Quarter Results and Profitability
SentinelOne posted Q3 revenue of about $259 million, up roughly 23% year over year. ARR reached approximately $1.055 billion, also up about 23%. Non-GAAP EPS was $0.07, a positive result compared with break-even a year earlier and above consensus estimates. The company described the quarter as a key step toward sustainable profitability, highlighting improved non-GAAP operating margins and positive net income. Its earnings materials emphasized growing demand for its AI-native Singularity platform and the integration of recent cloud-security capabilities as drivers of medium-term growth.

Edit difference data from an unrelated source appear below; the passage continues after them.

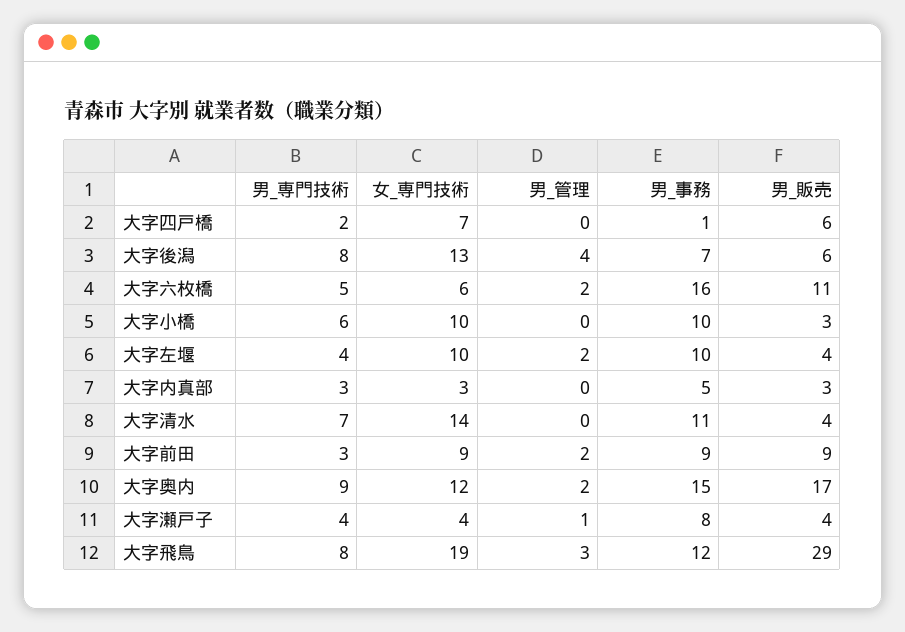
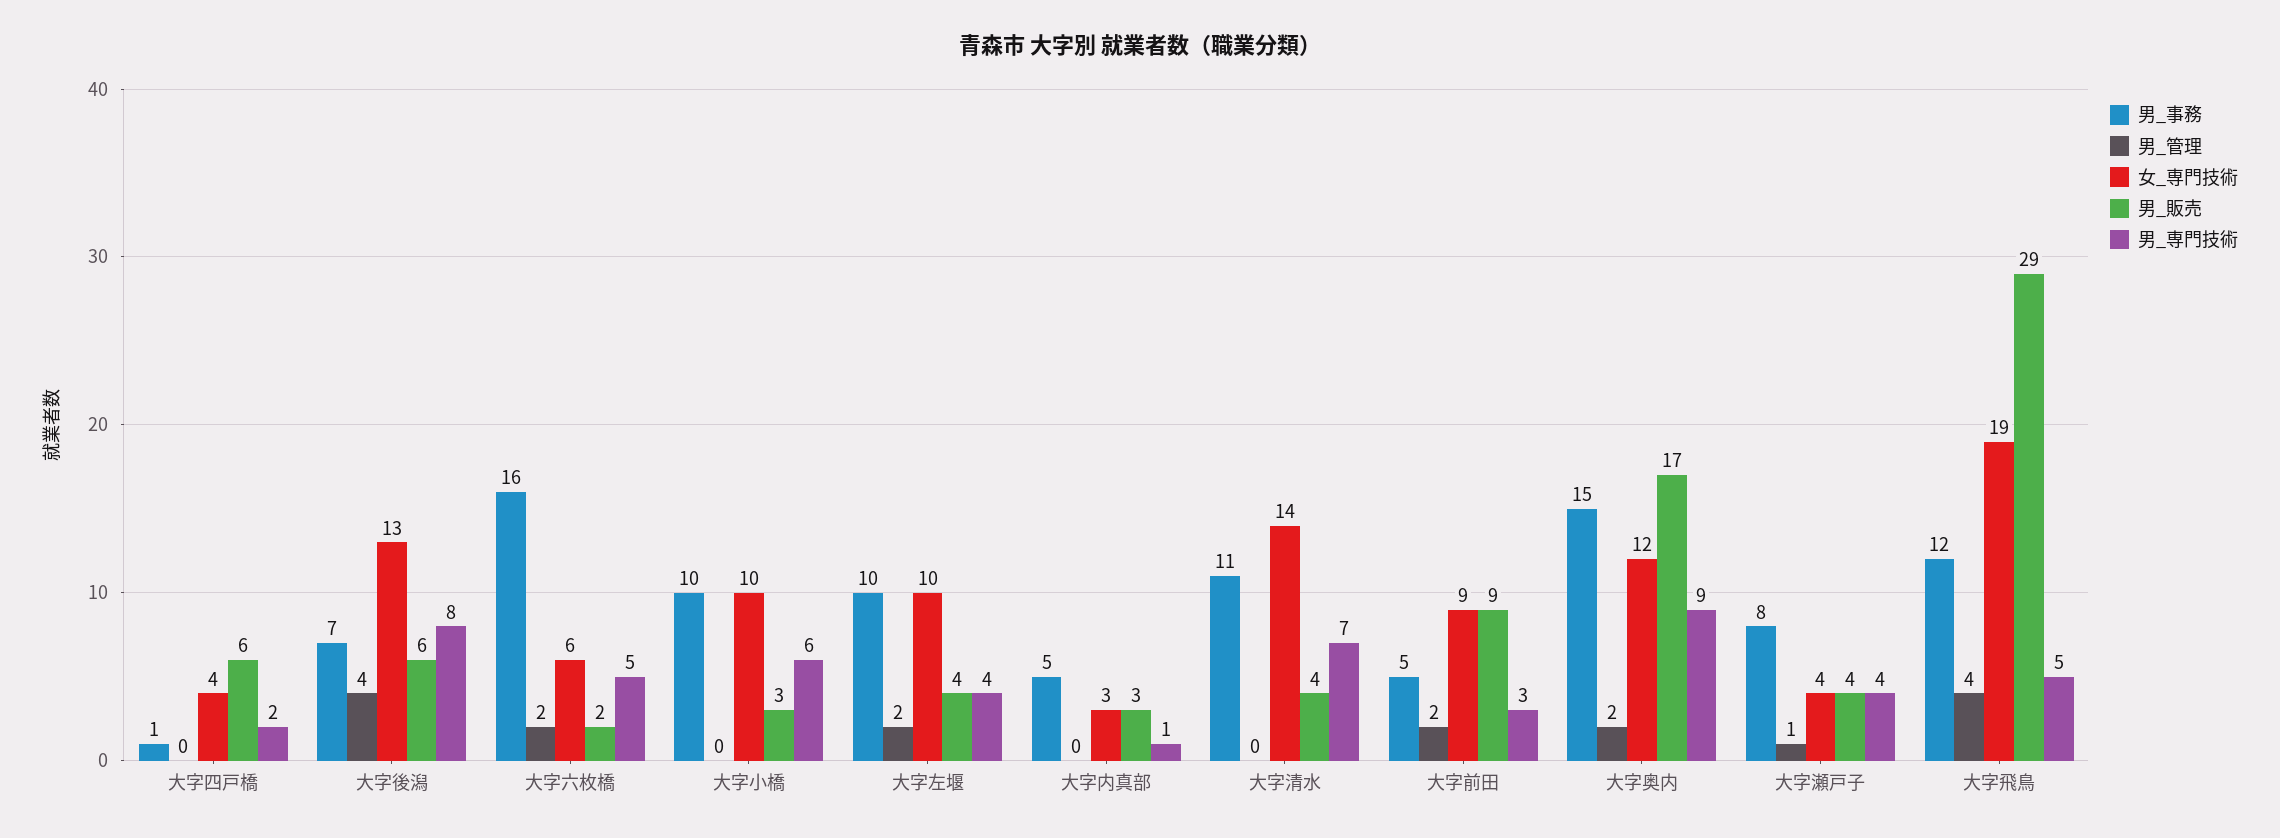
  {
    "男_専門技術": {
      "大字四戸橋": 2,
      "大字後潟": 8,
      "大字六枚橋": 5,
      "大字小橋": 6,
      "大字左堰": 4,
-     "大字内真部": 3,
+     "大字内真部": 1,
      "大字清水": 7,
      "大字前田": 3,
      "大字奥内": 9,
      "大字瀬戸子": 4,
-     "大字飛鳥": 8
+     "大字飛鳥": 5
    },
    "女_専門技術": {
-     "大字四戸橋": 7,
+     "大字四戸橋": 4,
      "大字後潟": 13,
      "大字六枚橋": 6,
      "大字小橋": 10,
      "大字左堰": 10,
      "大字内真部": 3,
      "大字清水": 14,
      "大字前田": 9,
      "大字奥内": 12,
      "大字瀬戸子": 4,
      "大字飛鳥": 19
    },
    "男_管理": {
      "大字四戸橋": 0,
      "大字後潟": 4,
      "大字六枚橋": 2,
      "大字小橋": 0,
      "大字左堰": 2,
      "大字内真部": 0,
      "大字清水": 0,
      "大字前田": 2,
      "大字奥内": 2,
      "大字瀬戸子": 1,
-     "大字飛鳥": 3
+     "大字飛鳥": 4
    },
    "男_事務": {
      "大字四戸橋": 1,
      "大字後潟": 7,
      "大字六枚橋": 16,
      "大字小橋": 10,
      "大字左堰": 10,
      "大字内真部": 5,
      "大字清水": 11,
-     "大字前田": 9,
+     "大字前田": 5,
      "大字奥内": 15,
      "大字瀬戸子": 8,
      "大字飛鳥": 12
    },
    "男_販売": {
      "大字四戸橋": 6,
      "大字後潟": 6,
-     "大字六枚橋": 11,
+     "大字六枚橋": 2,
      "大字小橋": 3,
      "大字左堰": 4,
      "大字内真部": 3,
      "大字清水": 4,
      "大字前田": 9,
      "大字奥内": 17,
      "大字瀬戸子": 4,
      "大字飛鳥": 29
    }
  }

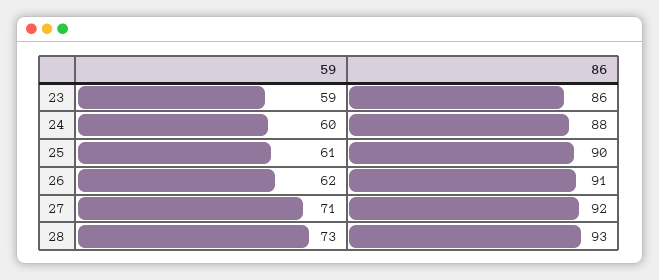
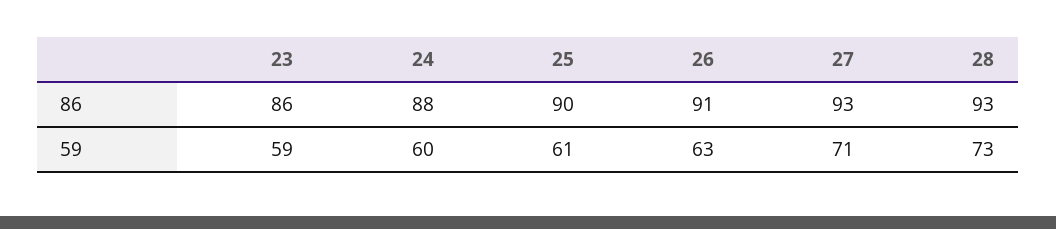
  {
    "59": {
      "23": 59,
      "24": 60,
      "25": 61,
-     "26": 62,
+     "26": 63,
      "27": 71,
      "28": 73
    },
    "86": {
      "23": 86,
      "24": 88,
      "25": 90,
      "26": 91,
-     "27": 92,
+     "27": 93,
      "28": 93
    }
  }

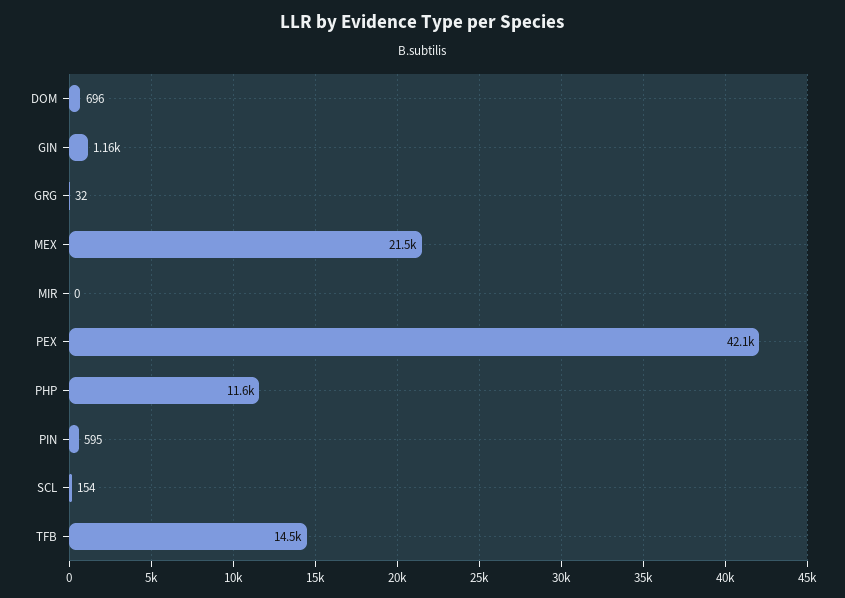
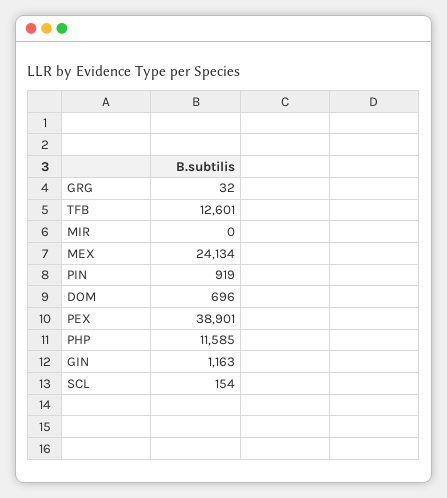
  {
    "DOM": 696,
    "GIN": 1163,
    "GRG": 32,
-   "MEX": 21500,
+   "MEX": 24134,
    "MIR": 0,
-   "PEX": 42100,
+   "PEX": 38901,
    "PHP": 11585,
-   "PIN": 595,
+   "PIN": 919,
    "SCL": 154,
-   "TFB": 14500
+   "TFB": 12601
  }

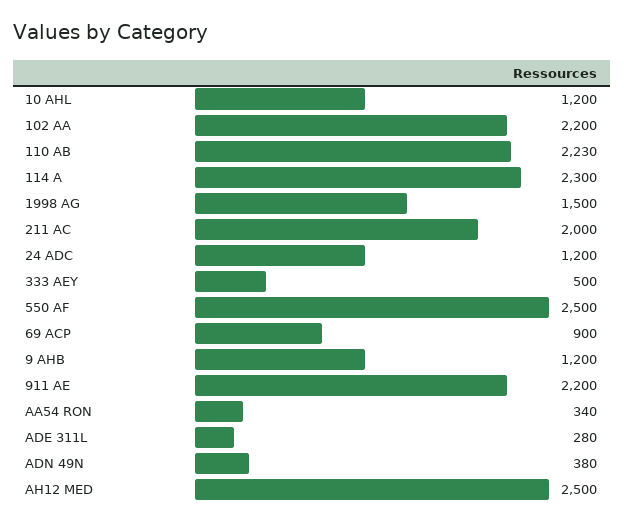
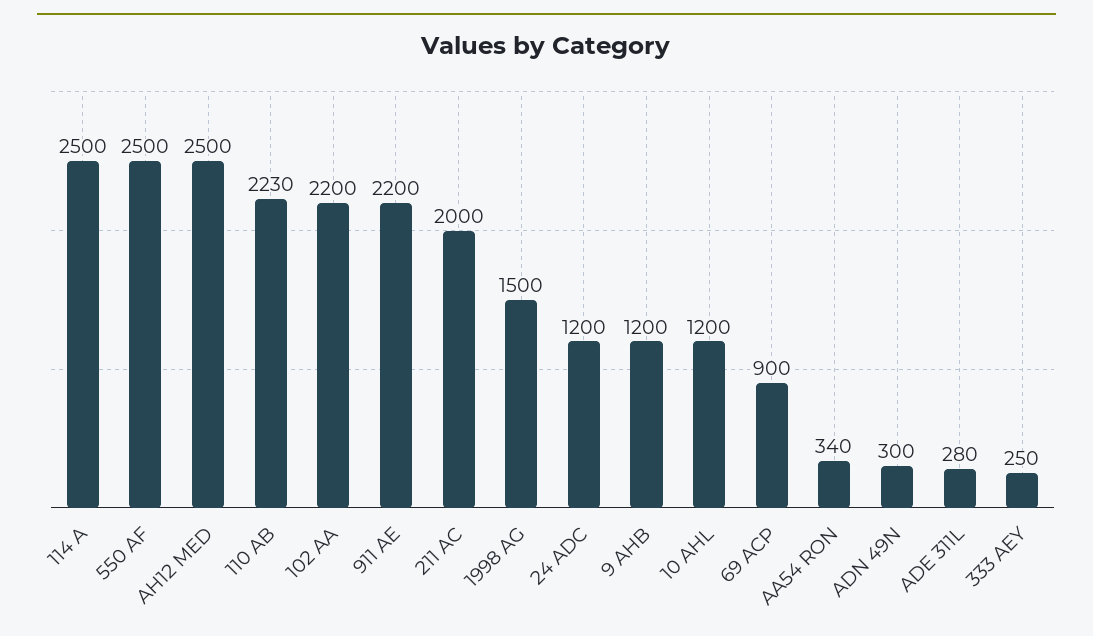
  {
    "10 AHL": 1200,
    "102 AA": 2200,
    "110 AB": 2230,
-   "114 A": 2300,
+   "114 A": 2500,
    "1998 AG": 1500,
    "211 AC": 2000,
    "24 ADC": 1200,
-   "333 AEY": 500,
+   "333 AEY": 250,
    "550 AF": 2500,
    "69 ACP": 900,
    "9 AHB": 1200,
    "911 AE": 2200,
    "AA54 RON": 340,
    "ADE 311L": 280,
-   "ADN 49N": 380,
+   "ADN 49N": 300,
    "AH12 MED": 2500
  }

Guidance, Backlog, Valuation, and Leadership Changes
Management guided Q4 revenue to about $271 million, implying roughly 20% year-over-year growth but modestly below analyst expectations. Fiscal 2026 revenue is forecast at around $1.0 billion, slightly under consensus but still reflecting double-digit growth. Buy-side commentary noted backlog growth of about 34% year over year to roughly $1.3 billion and stabilizing net new ARR. At least one analyst upgraded the shares to Buy and raised the price target, citing a valuation near four times forward enterprise value to revenue and mid-teens percentage upside from depressed levels.
Shares declined about 11% following the softer near-term outlook and the CFO departure announcement. The company disclosed in a Form 8-K that CFO Barbara Larson notified the board on Dec. 1, 2025, of her intention to resign around mid-January 2026. The filing stated her exit was not due to any disagreement with the company’s operations, policies, or practices. Chief Growth Officer Barry Padgett will serve as interim CFO and principal financial officer while a permanent successor is sought. The filing also recorded the board’s appointment of former OpenText CEO and CTO Mark Barrenechea as a Class II director with standard outside-director compensation.
The timing of the CFO transition will be closely watched as management aims to sustain margin gains while converting backlog and ARR improvements into renewed revenue growth. Analysts view the lowered guidance as a reset of expectations, supported by strong backlog and ARR trends that could enable gradual re-acceleration beyond near-term headwinds.